Angstig was ik geworden. Toen ik, na mijn operatie, ineens
ging slaapwandelen, durfde ik niet meer te slapen ... tenzij er iemand in mijn
buurt was om me wakker te maken of terug naar bed te leiden. Gelukkig hebben
een paar familieleden er voor gezorgd dat ik niet ging dwalen. Ze konden helaas
niet voorkomen, dat ik zo af en toe een grote plas deed op het grasgroene zeil,
terwijl ik naast mijn bed stond te slapen.
Mijn familie kon
natuurlijk niet doorgaan met zo voor mij te zorgen, ze hadden ook nog wel wat
anders te doen: werken, voor hun kinderen zorgen … Er moest een professionele
oplossing komen. Mijn psychiater trad daarbij doortastend op. Ik kon per direct
terecht in het Rotterdamse Crisiscentrum. Dat betekende: snel mijn koffer
pakken en me door mijn broer, die die nacht op mij gepast had naar het Crisiscentrum op de ’s Gravendijkwal laten
brengen. Ik kreeg een kleine, schone kamer op de derde verdieping. Mijn broer
hielp me met uitkleden en mijn pyjama aandoen.
Mijn kamer werd in de
gaten gehouden door iemand, die op de begane grond achter een monitor zat. Ik
was er niet gerust op … ik zag me al van de derde verdieping van de trap af
donderen. Voor de zekerheid deed ik mijn kamerdeur op slot en legde de sleutel
in de wasbak.
Wèèr slaapwandelde ik.
Waarschijnlijk kon ik mijn kamer niet uitkomen. Ik werd in dat kamertje, staand,
wakker van mijn eigen gezeik. Het was half vijf; Ik kon niet meer slapen.

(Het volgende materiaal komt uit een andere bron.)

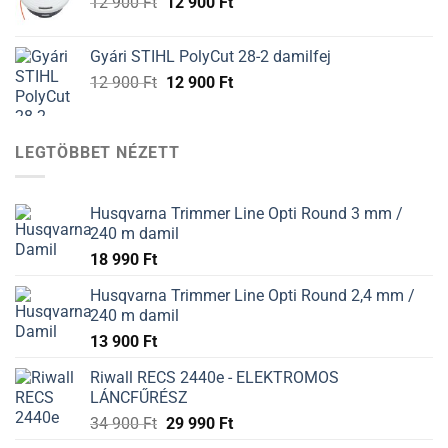
Original
Current
12 900
Ft
12 900
Ft
900 Ft.
900 Ft.
price
price
was:
is:
Gyári STIHL PolyCut 28-2 damilfej
12
12
Original
Current
12 900
Ft
12 900
Ft
900 Ft.
900 Ft.
price
price
was:
is:
12
12
LEGTÖBBET NÉZETT
900 Ft.
900 Ft.
Husqvarna Trimmer Line Opti Round 3 mm /
240 m damil
18 990
Ft
Husqvarna Trimmer Line Opti Round 2,4 mm /
240 m damil
13 900
Ft
Riwall RECS 2440e - ELEKTROMOS
LÁNCFŰRÉSZ
34 900
Ft
29 990
Ft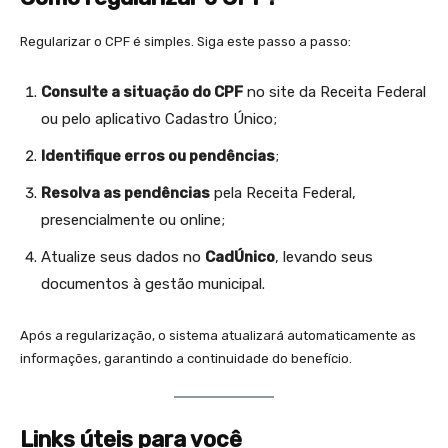
Regularizar o CPF é simples. Siga este passo a passo:
Consulte a situação do CPF
no site da Receita Federal
ou pelo aplicativo Cadastro Único;
Identifique erros ou pendências
;
Resolva as pendências
pela Receita Federal,
presencialmente ou online;
Atualize seus dados no
CadÚnico
, levando seus
documentos à gestão municipal.
Após a regularização, o sistema atualizará automaticamente as
informações, garantindo a continuidade do benefício.
Links úteis para você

Ik schaamde me ervoor, dat
ik tegen een leidster moest zeggen, dat ik in mijn kamer geplast had. Maar zij
vond dat geen probleem: ‘Komt hier zo vaak voor.’
Ze vond het wel een
probleem, dat ze mijn operatiewond moest verzorgen en dat ze me moest douchen
en aankleden.
‘Daar zijn we hier niet
voor. Je kan hier niet blijven als je al
die zorg nodig hebt.’ Ze ging gelijk bellen met mijn psych en die ging weer direct
bellen met organisaties, die mij wel de zorg konden geven, die ik nodig had.

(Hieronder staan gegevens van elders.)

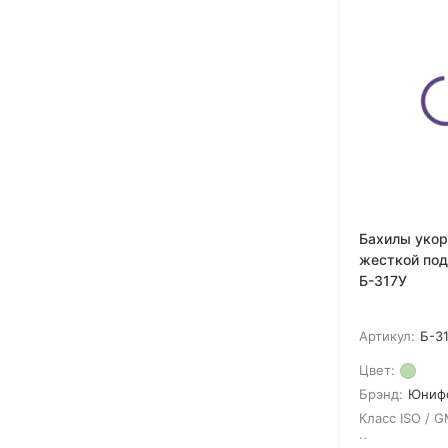
Бахилы укор
жесткой под
Б-317У
Артикул:
Б-3
Цвет:
Брэнд:
Юниф
Класс ISO / G
Кол-во в упак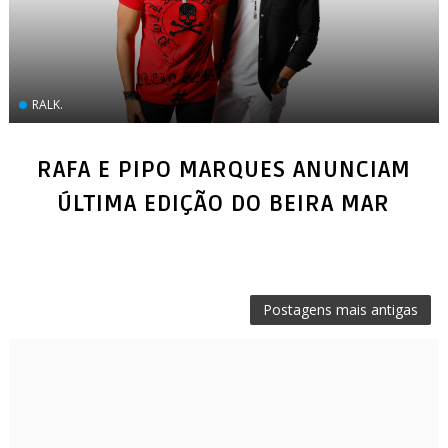
RALK.
RAFA E PIPO MARQUES ANUNCIAM
ÚLTIMA EDIÇÃO DO BEIRA MAR
Postagens mais antigas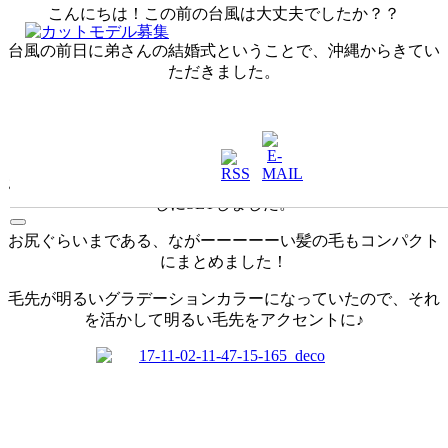
こんにちは！この前の台風は大丈夫でしたか？？
台風の前日に弟さんの結婚式ということで、沖縄からきてい
ただきました。
初めてご来店されたお客様♡
身長も高くてとても着物がお似合いでした♡
お客様のお顔立ちや雰囲気、お着物にあわせてかっこいい感
じにSETしました。
お尻ぐらいまである、ながーーーーーい髪の毛もコンパクト
にまとめました！
毛先が明るいグラデーションカラーになっていたので、それ
を活かして明るい毛先をアクセントに♪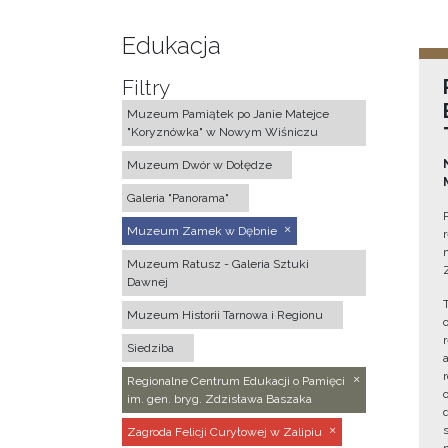
Edukacja
Filtry
Muzeum Pamiątek po Janie Matejce
"Koryznówka" w Nowym Wiśniczu
Muzeum Dwór w Dołędze
Galeria "Panorama"
Muzeum Zamek w Dębnie
Muzeum Ratusz - Galeria Sztuki
Dawnej
Muzeum Historii Tarnowa i Regionu
Siedziba
Regionalne Centrum Edukacji o Pamięci
im. gen. bryg. Zdzisława Baszaka
Zagroda Felicji Curyłowej w Zalipiu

Het werd uiteindelijk de Bavo (voor alle ouderen met een psychiatrische
stoornis).
Het was nog vroeg in de
ochtend en ik kon bij de Bavo terecht. Direct. Een behulpzame Crisiscentrum-medewerker
kieperde al mijn ‘bezittingen’ in mijn koffer. Ze wist waarschijnlijk wel dat
ik die koffer niet zelf kon dragen dus bood ze mij aan dat voor mij te doen en me
naar de Bavo te brengen ... lopend ….het was tien minuten lopen naar de Bavo.
Ik kreeg daar een mooie
grote kamer. Diezelfde vrijdagmiddag nog komt een delegatie van de medische
staf van de Bavo mijn kamer in. Mijn hele medische geschiedenis met bijbehorend
medicijngebruik willen weten: van mijn bi-polariteit, de arm-schouder operatie
tot het slaapwandelen.
Ik was nog geen seconde
klaar met mijn verhaal of de psychiater van de Bavo zei: ‘Morfine, daar komt
het door, dat slaapwandelen.’ Tijdens en na mijn operatie was inderdaad rijkelijk
morfine in mijn lijf gespoten. Niet voor niets want ik stierf van de pijn en
dat spul hielp daar uitstekend tegen.